Records contained in a dataset
******************************
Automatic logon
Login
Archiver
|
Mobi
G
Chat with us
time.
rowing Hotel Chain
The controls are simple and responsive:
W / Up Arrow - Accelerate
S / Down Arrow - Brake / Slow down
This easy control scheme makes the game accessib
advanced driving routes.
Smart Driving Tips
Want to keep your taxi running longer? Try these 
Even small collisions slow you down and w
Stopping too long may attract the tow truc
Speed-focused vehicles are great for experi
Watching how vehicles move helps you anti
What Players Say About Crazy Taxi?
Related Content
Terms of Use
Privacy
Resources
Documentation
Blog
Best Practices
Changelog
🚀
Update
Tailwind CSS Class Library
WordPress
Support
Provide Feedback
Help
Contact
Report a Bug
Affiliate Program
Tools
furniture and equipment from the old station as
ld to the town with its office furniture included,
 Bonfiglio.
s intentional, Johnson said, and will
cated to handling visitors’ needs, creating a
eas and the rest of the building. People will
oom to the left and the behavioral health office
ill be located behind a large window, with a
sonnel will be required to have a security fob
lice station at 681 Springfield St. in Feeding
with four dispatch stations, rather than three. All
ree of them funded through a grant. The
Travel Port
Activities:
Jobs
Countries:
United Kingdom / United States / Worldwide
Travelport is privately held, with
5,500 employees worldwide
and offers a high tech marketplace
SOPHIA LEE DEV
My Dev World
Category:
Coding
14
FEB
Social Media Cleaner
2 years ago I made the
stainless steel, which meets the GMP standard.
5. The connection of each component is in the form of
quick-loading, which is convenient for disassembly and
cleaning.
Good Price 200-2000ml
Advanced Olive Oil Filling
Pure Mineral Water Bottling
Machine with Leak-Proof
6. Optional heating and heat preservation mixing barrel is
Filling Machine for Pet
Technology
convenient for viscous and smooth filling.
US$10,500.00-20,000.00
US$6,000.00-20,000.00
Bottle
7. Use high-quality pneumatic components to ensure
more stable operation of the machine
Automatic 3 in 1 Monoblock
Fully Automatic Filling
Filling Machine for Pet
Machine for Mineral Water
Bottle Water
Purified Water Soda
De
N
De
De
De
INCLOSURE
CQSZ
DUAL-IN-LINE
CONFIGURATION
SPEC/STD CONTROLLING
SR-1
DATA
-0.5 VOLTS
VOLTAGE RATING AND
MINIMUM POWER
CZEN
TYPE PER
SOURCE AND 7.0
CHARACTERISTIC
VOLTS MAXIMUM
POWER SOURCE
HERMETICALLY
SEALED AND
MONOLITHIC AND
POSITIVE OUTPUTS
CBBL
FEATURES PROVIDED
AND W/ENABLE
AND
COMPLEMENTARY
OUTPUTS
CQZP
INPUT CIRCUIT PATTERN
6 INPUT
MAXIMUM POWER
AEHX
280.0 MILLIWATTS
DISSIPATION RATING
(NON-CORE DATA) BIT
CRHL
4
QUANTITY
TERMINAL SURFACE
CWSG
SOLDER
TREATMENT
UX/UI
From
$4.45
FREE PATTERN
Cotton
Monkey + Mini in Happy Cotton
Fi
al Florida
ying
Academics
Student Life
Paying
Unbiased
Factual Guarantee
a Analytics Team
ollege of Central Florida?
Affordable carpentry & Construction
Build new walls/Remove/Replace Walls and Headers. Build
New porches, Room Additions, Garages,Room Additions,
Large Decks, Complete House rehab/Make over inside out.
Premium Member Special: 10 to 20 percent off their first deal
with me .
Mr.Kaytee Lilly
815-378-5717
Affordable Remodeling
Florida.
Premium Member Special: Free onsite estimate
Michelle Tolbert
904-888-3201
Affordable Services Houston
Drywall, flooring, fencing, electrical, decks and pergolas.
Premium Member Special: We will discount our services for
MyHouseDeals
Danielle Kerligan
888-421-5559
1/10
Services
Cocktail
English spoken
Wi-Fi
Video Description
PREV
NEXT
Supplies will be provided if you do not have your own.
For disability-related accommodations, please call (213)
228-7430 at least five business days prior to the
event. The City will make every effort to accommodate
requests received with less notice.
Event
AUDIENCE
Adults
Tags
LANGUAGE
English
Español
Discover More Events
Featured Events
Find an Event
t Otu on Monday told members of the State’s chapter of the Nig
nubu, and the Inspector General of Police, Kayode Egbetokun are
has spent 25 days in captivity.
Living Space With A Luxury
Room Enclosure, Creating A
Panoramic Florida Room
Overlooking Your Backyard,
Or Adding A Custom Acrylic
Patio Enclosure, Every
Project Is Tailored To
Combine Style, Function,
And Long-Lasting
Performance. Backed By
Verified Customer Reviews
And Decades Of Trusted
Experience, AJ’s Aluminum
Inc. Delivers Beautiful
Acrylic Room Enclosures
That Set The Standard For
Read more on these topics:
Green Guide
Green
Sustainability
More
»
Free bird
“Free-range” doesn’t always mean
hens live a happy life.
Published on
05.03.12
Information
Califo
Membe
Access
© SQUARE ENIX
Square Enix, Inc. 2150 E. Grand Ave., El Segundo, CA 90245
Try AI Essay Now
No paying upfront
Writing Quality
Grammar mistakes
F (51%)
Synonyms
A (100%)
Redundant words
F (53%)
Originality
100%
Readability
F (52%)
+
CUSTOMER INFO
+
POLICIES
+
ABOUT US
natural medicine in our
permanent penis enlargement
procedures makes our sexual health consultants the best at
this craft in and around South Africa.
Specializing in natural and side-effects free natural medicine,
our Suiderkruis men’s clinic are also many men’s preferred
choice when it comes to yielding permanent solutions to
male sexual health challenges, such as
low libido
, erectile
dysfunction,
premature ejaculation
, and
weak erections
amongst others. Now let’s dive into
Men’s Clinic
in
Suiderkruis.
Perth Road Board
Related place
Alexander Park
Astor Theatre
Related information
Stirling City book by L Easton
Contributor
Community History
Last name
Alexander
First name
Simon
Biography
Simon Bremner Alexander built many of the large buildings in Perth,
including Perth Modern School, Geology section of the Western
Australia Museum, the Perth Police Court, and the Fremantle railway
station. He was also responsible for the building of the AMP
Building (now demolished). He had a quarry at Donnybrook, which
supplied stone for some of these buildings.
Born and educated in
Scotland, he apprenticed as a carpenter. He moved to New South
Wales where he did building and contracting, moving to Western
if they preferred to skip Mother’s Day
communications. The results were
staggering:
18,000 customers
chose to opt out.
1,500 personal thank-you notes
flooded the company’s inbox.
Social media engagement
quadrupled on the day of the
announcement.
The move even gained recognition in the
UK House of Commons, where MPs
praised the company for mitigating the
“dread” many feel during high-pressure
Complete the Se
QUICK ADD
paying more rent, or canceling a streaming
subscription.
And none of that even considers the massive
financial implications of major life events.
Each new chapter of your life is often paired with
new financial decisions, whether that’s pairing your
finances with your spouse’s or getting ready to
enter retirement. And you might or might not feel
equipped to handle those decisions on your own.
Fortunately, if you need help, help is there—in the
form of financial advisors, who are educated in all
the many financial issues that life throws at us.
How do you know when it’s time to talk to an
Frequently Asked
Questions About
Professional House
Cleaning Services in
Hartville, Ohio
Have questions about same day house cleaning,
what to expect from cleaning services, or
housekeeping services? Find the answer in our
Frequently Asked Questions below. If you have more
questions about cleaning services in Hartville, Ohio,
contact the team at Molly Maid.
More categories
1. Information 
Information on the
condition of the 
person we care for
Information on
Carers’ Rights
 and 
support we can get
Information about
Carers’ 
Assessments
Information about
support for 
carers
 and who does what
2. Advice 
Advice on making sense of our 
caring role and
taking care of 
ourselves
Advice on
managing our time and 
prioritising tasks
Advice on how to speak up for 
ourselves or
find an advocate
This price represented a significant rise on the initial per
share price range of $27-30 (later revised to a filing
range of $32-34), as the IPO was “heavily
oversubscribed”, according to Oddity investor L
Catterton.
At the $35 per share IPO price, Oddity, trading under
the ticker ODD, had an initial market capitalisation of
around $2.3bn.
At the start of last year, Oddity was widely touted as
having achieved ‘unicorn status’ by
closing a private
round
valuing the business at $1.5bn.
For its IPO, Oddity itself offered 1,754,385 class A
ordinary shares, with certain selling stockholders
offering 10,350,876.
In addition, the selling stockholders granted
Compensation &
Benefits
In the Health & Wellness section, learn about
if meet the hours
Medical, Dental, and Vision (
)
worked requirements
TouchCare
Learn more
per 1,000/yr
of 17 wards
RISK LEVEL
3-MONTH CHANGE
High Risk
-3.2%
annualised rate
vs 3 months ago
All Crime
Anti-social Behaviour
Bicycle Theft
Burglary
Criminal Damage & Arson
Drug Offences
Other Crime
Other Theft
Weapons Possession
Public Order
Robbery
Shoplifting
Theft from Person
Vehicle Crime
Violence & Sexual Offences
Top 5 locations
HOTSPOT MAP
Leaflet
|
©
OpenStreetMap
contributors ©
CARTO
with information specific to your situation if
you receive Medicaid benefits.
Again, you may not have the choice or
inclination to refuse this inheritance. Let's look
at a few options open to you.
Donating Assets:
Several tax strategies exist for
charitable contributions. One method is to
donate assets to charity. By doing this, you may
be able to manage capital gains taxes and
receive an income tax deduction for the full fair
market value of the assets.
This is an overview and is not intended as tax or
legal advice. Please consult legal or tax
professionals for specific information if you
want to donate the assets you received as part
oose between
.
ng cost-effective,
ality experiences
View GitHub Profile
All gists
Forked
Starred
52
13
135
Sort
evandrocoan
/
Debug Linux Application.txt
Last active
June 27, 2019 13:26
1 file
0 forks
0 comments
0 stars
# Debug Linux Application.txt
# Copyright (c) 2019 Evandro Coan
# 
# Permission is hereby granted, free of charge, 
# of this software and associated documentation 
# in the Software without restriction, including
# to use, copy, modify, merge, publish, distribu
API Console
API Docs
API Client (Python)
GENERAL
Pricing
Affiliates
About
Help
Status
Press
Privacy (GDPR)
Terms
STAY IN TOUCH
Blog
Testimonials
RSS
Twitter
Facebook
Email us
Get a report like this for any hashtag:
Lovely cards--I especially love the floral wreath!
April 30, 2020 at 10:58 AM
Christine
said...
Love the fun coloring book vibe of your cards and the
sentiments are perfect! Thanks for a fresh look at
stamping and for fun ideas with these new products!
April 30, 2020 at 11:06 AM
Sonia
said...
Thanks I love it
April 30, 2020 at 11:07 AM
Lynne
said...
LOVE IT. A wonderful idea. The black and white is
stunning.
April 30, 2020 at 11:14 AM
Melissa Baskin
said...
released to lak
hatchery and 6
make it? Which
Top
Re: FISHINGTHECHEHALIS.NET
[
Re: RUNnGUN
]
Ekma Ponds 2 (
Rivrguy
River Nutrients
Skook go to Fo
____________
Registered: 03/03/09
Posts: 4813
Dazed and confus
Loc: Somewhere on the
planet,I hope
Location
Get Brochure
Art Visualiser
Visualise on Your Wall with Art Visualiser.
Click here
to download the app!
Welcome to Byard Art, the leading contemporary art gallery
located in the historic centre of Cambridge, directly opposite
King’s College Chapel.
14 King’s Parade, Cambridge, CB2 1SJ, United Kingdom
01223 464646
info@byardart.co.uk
******************************
Activity:
Filter on the word "educated": copy each matching line from the entries above.

Written answer:
Born and educated in
form of financial advisors, who are educated in all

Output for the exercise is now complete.